Some calculations are better made in reporting
However, splitting off the basic key figure is not yet sufficient. The calculation of a key figure can also contain divisions. These should always be calculated in the reporting tool. Let’s take the example ‘% initial successfully produced parts’, this key figure is evaluated according to dimensions such as material, machine, product line, plant, etc.. Depending on the selection of these dimensions, the numerator and denominator of this percentage calculation will adjust. This number range cannot be efficiently precalculated. It must be done at evaluation time. These calculated key figures form their own subcategory of key figures.

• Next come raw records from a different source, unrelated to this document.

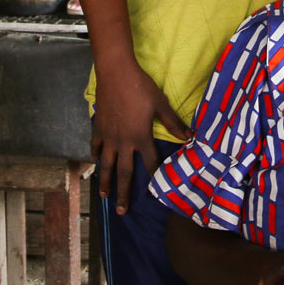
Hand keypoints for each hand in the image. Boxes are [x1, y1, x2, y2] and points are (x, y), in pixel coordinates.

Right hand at [91, 67, 190, 213]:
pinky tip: (94, 162)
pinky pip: (95, 146)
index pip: (150, 163)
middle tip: (122, 211)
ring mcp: (108, 136)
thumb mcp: (160, 104)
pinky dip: (94, 155)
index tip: (155, 193)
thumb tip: (189, 137)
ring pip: (106, 164)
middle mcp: (123, 142)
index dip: (154, 177)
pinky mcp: (98, 127)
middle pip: (123, 173)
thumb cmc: (141, 87)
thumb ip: (173, 122)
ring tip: (104, 196)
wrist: (115, 73)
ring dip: (105, 181)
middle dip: (123, 193)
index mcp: (140, 137)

Key figures by type of origin
What is left after these two spin-offs? All other calculations on the ratios: Addition, subtraction and multiplication as well as fixed precalculated filters like ‘people under 25‘. Basically, everything that can’t be selected by the user at runtime. Or better: everything that can be aggregated and filtered based on dimensions afterwards.
Here is an overview of the key figures according to the way they were generated:
- Basic key figures – are selected from the Core Warehouse for the fact tables. These are key figures at the lowest level, such as the number of an article sold or a successfully produced part (make-to-order production) or the number of successfully produced parts (batch production).

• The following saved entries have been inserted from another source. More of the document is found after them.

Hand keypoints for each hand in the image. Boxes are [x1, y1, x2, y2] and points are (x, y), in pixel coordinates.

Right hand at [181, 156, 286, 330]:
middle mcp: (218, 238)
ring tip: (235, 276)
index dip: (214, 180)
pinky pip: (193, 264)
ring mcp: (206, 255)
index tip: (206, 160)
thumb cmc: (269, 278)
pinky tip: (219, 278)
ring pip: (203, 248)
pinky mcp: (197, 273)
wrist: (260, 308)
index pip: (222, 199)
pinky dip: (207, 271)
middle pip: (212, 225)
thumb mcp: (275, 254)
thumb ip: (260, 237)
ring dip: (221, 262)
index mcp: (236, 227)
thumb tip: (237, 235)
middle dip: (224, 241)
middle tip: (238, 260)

- Derived key figures – are always calculated on basic key figures, other derived key figures and dimensions.
- Calculated ratios – are best calculated in the frontend reporting tool. Either because they are ratios or because they can only be calculated if the context (the expression of the respective dimensions) is clear.
For derived key figures there is always the possibility of calculation in the reporting tool. This is a matter of discretion. Adding an age group like ‘under 25’ is done quickly in a reporting tool. If the calculation becomes more complicated, then it is better to do it only once in the data mart for maintenance reasons. Likewise, if the derived metric is used in many different reports, a central calculation is better. Ultimately, the exact decision on where to implement is a matter of effort and maintainability.
The classification according to the type of origin enables the optimisation of the calculation
The classification of the key figures according to their origin allows an implementation with only little redundant code. Changes to the logic are thus only to be maintained in one place.
The metrics can thus be reused and ensure consistent figures in all reports, which increases trustworthiness.
The criteria for splitting according to type of origin are simple and comprehensible. This leads to clear rules in the architecture and in the implementation guidelines, which are also quickly adapted by new employees.